-- Data to examine --

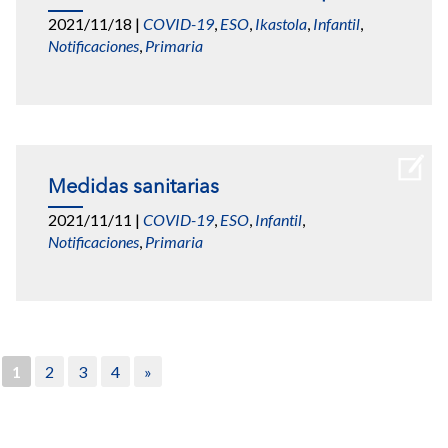
2021/11/18
|
COVID-19
,
ESO
,
Ikastola
,
Infantil
,
Notificaciones
,
Primaria
Medidas sanitarias
2021/11/11
|
COVID-19
,
ESO
,
Infantil
,
Notificaciones
,
Primaria
1
2
3
4
»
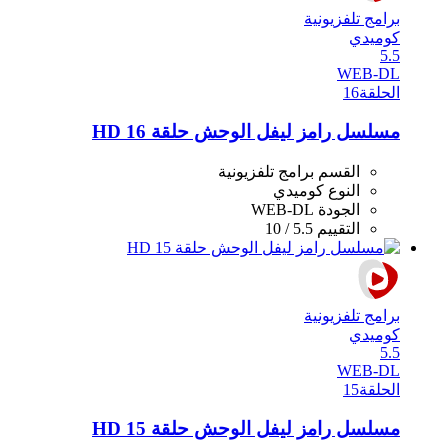
برامج تلفزيونية
كوميدي
5.5
WEB-DL
الحلقة
16
مسلسل رامز ليفل الوحش حلقة 16 HD
القسم
برامج تلفزيونية
النوع
كوميدي
الجودة
WEB-DL
التقييم
5.5 / 10
برامج تلفزيونية
كوميدي
5.5
WEB-DL
الحلقة
15
مسلسل رامز ليفل الوحش حلقة 15 HD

-- Instruction --
Only the text of the records belongs in your answer, copied exactly as it appears above.

-- Result --
2021/11/18
|
COVID-19
,
ESO
,
Ikastola
,
Infantil
,
Notificaciones
,
Primaria
Medidas sanitarias
2021/11/11
|
COVID-19
,
ESO
,
Infantil
,
Notificaciones
,
Primaria
1
2
3
4
»
برامج تلفزيونية
كوميدي
5.5
WEB-DL
الحلقة
16
مسلسل رامز ليفل الوحش حلقة 16 HD
القسم
برامج تلفزيونية
النوع
كوميدي
الجودة
WEB-DL
التقييم
5.5 / 10
برامج تلفزيونية
كوميدي
5.5
WEB-DL
الحلقة
15
مسلسل رامز ليفل الوحش حلقة 15 HD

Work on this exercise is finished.